InterviewU19 F

Jean Baptiste BECALEY (RC Gonesse) « le football féminin est en pleine évolution »

22/05/2019 à 15:04

Aujourd'hui, la rédaction d'Actufoot est partie à la rencontre de Jean Baptiste BECALEY, entraîneur U19 de la section féminine du RC Gonesse. Il se confie sur sa passion depuis son jeune âge, sur son parcours dans le football et son regard sur le football féminin. Entretien !

Qui êtes-vous ?

Jean Baptiste BECALEY, 20 ans, éducateur au RC Gonesse sur la catégorie U19F à 8, responsable du football féminin dans le même club à partir de la saison prochaine. Dans la vie courante, je suis étudiant en langues et communication à la Sorbonne nouvelle.

Comment et depuis quand le foot est une passion pour vous ?

Le foot est une passion pour moi depuis longtemps, je ne pourrais vous dire exactement depuis quand, mon père regardait souvent des matchs à la télévision, quand j’avais 5/6 ans j’ai commencé à en regarder avec lui et de là je crois que le virus « football » m’a atteint. De plus, je vous dirai que c’est familial, mon grand-frère a décidé d’en faire son métier et moi j’y porte un grand intérêt, j’ai l’habitude de dire en rigolant que c’est plus qu’une affaire de vie ou de mort.

Quel est votre parcours de coach ?

J’ai découvert le métier d’éducateur à 17 ans, j’ai commencé en débutant et de temps en temps, j’allais regarder des séances en U12/U13. L’année d’après, en plus des débutants j’ai encadré un groupe U12 et j’étais en charge des spécifiques gardiens sur le groupe U16F à 11. Nous avions d’ailleurs pu cette année-là avoir une de nos gardiennes sur les tours de sélection de la Ligue.

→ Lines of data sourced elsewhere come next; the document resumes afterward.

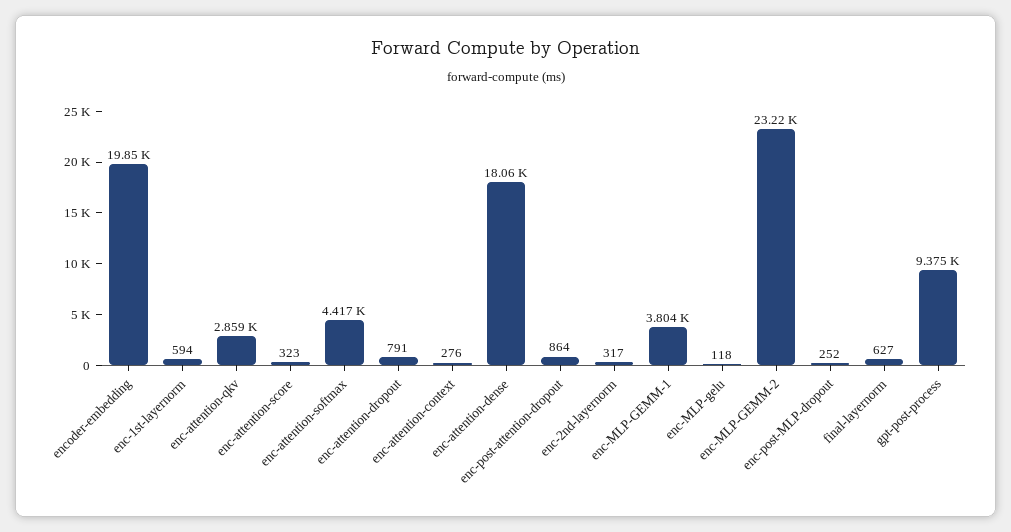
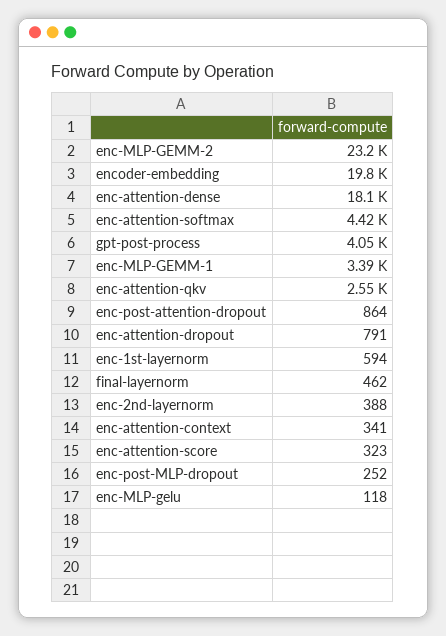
  {
    "encoder-embedding": 19850,
    "enc-1st-layernorm": 594,
-   "enc-attention-qkv": 2859,
+   "enc-attention-qkv": 2550,
    "enc-attention-score": 323,
    "enc-attention-softmax": 4417,
    "enc-attention-dropout": 791,
-   "enc-attention-context": 276,
+   "enc-attention-context": 341,
    "enc-attention-dense": 18060,
    "enc-post-attention-dropout": 864,
-   "enc-2nd-layernorm": 317,
+   "enc-2nd-layernorm": 388,
-   "enc-MLP-GEMM-1": 3804,
+   "enc-MLP-GEMM-1": 3390,
    "enc-MLP-gelu": 118,
    "enc-MLP-GEMM-2": 23220,
    "enc-post-MLP-dropout": 252,
-   "final-layernorm": 627,
+   "final-layernorm": 462,
-   "gpt-post-process": 9375
+   "gpt-post-process": 4050
  }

Cette saison comme dit en amont, je suis en charge du groupe U19F. En ce qui concerne le côté diplôme, je certifie cette fin de saison mon cff1 et mon cff2 que j’espère obtenir avec un peu de travail.

Les filles ont-elles un égo plus difficile à gérer que les garçons ?

Par rapport à cette question, si nous restons dans un cadre purement footballistique, je vous dirais non ! Je pense que les filles n’ont pas une représentation aussi forte d’elle-même que les garçons dans le foot tout simplement parce qu’elles y prêtent très peu d’intérêts au quotidien par rapport aux garçons donc elles vont être plus réceptives lorsque vous allez transmettre votre message. De ce fait, elles ont moins d’assurance que les garçons, après il est évident que je parle la de mon expérience, il ne faut pas exclure la possibilité que à un niveau plus élevé la donne change.

Combien de joueuses gérez-vous cette saison ?

Cette saison, je gère un groupe de 14 joueuses mais après, vous savez le quotidien est difficile.

Quel est votre bilan de cette saison ?

Cette saison, nous avons un bilan qui peut être jugé comme négatif avec approximativement 37% de victoires ; 4% de matchs nuls et 59% de défaites, mais il faut relativiser, nous avons créé cette catégorie pour la première fois de l’histoire du club, nous n’avons récupérer que très peu de filles ayant déjà jouées au football.

Votre regard sur le football féminin ?

Mon regard sur le football féminin est plus ou moins positif, il est en pleine évolution, nous allons bientôt assister à la 8ème édition de la coupe du monde féminin de football, les hautes instances du football et les structures les plus développées s’intéressent de plus en plus à lui, certes sur le plan technique, il est moins fluide que celui des garçons et il y a encore beaucoup de choses à revoir. Il va continuer à évoluer puisque des personnes qualifiées sont mises en place pour son évolution enfin je « suppose ».

Comment davantage valoriser le football féminin selon vous ?

Pour moi, il faut simplement continuer à le médiatiser comme on le fait, voir un peu plus en créant des fétiches communicationnels et visuels comme des tournois réguliers, des événements organisés par les différents districts voir même entre eux et il y a un moyen simple et qui peut être le plus efficace qui est, en parler autour de soi.